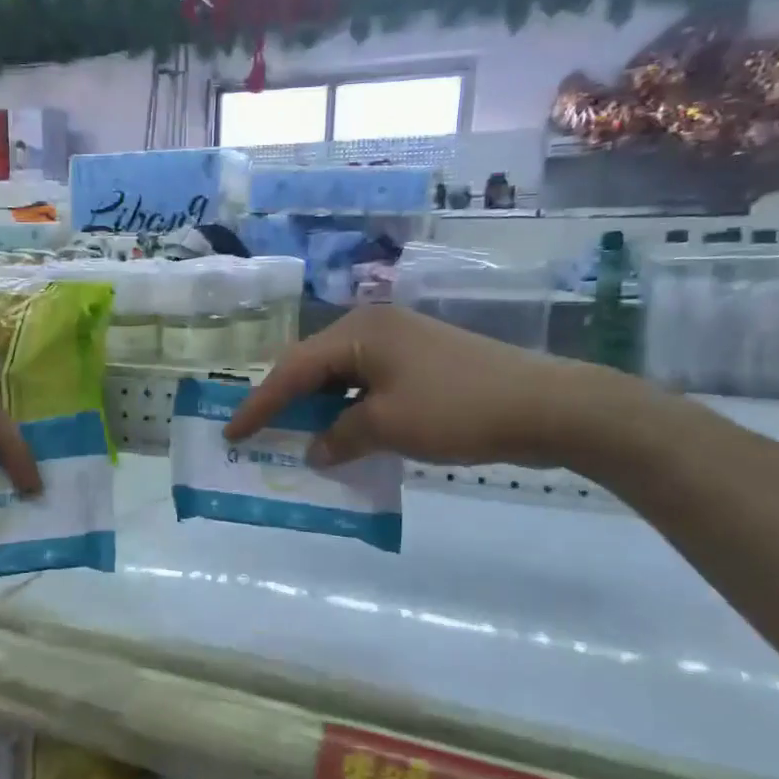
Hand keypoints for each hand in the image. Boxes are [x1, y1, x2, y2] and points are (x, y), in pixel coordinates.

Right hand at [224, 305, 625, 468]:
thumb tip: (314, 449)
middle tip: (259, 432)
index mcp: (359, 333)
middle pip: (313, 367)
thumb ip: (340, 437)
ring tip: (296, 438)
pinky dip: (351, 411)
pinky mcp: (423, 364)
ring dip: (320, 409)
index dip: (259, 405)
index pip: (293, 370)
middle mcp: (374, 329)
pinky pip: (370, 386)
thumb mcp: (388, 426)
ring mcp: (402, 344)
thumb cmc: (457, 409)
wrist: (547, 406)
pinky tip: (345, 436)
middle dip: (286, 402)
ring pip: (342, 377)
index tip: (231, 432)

# # #

Give back every entry in its exact wording, leaving the pictures out.

Hand keypoints for each hand in the image. Boxes are [x1, y1, x2, y2] and points are (x, y), in pixel coordinates.

Right hand at [224, 305, 625, 468]:
thumb tip: (314, 449)
middle tip: (259, 432)
index mcp: (359, 333)
middle pip: (313, 367)
thumb ip: (340, 437)
ring tip: (296, 438)
pinky dip: (351, 411)
pinky mcp: (423, 364)
ring dip: (320, 409)
index dip: (259, 405)
index pip: (293, 370)
middle mcp: (374, 329)
pinky pip: (370, 386)
thumb mcp: (388, 426)
ring mcp: (402, 344)
thumb cmc: (457, 409)
wrist: (547, 406)
pinky tip: (345, 436)
middle dip: (286, 402)
ring pip: (342, 377)
index tip: (231, 432)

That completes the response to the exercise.